:: Consigne ::
Pour chacune des affirmations suivantes, dites par oui ou par non si elle concorde avec le texte sur l’énergie thermique des mers à Mayotte, puis citez mot pour mot le passage qui tranche. (a) L’Université de Mayotte travaille depuis 2020 à adapter cette technologie aux réalités locales. (b) Le dessalement y est présenté comme une idée nouvelle. (c) La barge à l’étude serait installée près du rivage.

:: Extrait du document ::
##############################
Car si l’eau douce manque à terre, l’eau salée, elle, entoure le territoire. Reste à la transformer. Le dessalement n’est pas une idée nouvelle, mais il a un talon d’Achille : son coût énergétique. Produire de l’eau potable à partir de la mer exige une quantité importante d’électricité, souvent issue d’énergies fossiles rapporte Mayotte Hebdo.
Une autre voie est aujourd’hui explorée : l’« énergie thermique des mers », surnommée énergie bleue. Le principe repose sur un phénomène naturel simple : la différence de température entre l’eau chaude en surface et l’eau froide en profondeur. Exploitée intelligemment, cette variation permet de produire de l’électricité renouvelable.
Depuis 2020, l’Université de Mayotte mène des travaux pour adapter cette technologie aux réalités locales. Les eaux mahoraises, marquées par un fort contraste thermique, offrent des conditions propices à l’expérimentation.
Le projet à l’étude est une barge installée au large, équipée d’un système capable à la fois de produire de l’électricité grâce à l’énergie thermique des mers et d’alimenter une unité de dessalement. Une sorte d’usine flottante autonome, pensée pour limiter l’empreinte environnementale et réduire la dépendance énergétique du territoire.
Si l’idée séduit par son audace, elle soulève aussi des questions techniques, financières et écologiques. C’est dans ce contexte qu’une conférence publique est organisée par le Rectorat et l’Université de Mayotte. Damien Devault, maître de conférences HDR, y présentera les contours scientifiques du projet et ses perspectives.
##############################
:: Extrait des données ::

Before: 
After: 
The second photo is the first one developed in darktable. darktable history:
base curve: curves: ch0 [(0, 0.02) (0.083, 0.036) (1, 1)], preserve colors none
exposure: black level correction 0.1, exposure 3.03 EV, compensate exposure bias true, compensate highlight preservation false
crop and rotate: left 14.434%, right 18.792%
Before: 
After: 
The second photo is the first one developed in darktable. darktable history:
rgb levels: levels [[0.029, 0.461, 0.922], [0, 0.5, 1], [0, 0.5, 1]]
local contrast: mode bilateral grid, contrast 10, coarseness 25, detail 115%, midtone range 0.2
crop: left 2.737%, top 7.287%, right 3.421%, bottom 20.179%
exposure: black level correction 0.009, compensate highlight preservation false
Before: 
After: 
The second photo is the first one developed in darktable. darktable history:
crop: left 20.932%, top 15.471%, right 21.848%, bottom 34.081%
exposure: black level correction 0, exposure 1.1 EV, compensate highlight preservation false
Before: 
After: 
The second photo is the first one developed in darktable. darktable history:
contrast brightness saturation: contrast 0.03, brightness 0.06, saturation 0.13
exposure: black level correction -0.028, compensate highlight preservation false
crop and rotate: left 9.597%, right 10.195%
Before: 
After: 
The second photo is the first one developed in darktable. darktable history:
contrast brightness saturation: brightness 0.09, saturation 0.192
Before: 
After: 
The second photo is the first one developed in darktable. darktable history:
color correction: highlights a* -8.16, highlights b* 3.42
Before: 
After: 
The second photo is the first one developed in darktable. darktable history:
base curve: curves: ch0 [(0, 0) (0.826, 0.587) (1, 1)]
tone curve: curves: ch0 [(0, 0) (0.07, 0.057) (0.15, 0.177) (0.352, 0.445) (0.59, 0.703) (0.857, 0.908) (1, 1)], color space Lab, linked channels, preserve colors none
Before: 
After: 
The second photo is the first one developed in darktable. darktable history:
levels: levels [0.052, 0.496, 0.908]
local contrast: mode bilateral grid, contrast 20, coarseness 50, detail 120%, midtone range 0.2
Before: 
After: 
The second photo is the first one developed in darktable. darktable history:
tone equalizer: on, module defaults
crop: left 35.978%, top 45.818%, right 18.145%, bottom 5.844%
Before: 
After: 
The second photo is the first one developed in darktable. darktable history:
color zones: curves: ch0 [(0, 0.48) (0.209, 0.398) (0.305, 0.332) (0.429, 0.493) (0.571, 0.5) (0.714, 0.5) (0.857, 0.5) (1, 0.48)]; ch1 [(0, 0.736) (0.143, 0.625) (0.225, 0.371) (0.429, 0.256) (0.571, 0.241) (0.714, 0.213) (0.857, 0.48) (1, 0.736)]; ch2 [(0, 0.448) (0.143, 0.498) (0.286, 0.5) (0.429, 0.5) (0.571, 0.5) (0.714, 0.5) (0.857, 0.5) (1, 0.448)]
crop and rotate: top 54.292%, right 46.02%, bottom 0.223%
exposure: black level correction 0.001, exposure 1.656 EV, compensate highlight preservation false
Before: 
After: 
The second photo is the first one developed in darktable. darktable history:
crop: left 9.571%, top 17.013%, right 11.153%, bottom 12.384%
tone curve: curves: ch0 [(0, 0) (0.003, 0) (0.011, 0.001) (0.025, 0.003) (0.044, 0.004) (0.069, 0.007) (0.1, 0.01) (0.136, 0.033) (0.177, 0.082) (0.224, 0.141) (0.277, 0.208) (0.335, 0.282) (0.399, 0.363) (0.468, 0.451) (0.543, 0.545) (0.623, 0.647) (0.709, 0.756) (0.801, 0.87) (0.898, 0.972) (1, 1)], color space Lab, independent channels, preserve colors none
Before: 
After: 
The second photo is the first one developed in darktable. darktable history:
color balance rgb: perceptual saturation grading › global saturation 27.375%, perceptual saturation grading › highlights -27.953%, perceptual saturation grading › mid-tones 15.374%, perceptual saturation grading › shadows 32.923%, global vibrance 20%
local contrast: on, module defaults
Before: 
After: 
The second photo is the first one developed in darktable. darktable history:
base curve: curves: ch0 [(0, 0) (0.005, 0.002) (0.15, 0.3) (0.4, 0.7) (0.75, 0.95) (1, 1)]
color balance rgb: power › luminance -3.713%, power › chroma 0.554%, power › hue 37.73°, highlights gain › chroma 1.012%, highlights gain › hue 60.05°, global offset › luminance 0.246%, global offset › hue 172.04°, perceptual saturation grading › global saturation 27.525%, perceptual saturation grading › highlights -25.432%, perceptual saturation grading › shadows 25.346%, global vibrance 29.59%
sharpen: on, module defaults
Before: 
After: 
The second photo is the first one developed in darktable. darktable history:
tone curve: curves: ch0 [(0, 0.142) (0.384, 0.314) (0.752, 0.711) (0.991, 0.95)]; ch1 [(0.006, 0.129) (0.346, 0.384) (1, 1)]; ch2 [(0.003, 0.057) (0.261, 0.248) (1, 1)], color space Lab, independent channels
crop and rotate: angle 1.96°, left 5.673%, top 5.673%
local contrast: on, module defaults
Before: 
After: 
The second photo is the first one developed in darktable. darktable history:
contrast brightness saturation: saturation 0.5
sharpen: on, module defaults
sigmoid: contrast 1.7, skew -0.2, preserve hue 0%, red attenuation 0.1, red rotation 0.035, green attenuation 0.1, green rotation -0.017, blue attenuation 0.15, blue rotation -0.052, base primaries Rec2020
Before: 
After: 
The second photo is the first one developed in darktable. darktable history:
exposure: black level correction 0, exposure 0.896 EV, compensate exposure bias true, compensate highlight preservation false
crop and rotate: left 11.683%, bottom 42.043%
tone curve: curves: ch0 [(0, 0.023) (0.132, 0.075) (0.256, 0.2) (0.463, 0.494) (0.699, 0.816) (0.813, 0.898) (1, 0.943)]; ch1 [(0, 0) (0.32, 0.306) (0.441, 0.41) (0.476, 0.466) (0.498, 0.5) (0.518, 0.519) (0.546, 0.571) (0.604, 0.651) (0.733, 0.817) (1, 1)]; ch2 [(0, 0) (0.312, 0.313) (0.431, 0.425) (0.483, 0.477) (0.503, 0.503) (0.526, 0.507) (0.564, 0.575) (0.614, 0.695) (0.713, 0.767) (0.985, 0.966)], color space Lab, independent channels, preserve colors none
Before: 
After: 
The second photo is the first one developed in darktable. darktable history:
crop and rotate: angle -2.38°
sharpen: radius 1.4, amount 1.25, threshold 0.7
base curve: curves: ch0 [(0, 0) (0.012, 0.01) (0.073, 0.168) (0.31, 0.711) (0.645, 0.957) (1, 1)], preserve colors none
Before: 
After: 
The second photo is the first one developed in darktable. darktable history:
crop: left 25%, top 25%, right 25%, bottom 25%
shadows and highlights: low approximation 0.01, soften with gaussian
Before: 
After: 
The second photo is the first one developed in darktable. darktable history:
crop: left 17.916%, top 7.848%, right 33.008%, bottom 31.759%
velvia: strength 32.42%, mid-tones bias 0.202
##############################
:: Corrigé ::
(a) Oui : « Depuis 2020, l’Université de Mayotte mène des travaux pour adapter cette technologie aux réalités locales. »
(b) Non : « Le dessalement n’est pas une idée nouvelle »
(c) Non : « une barge installée au large »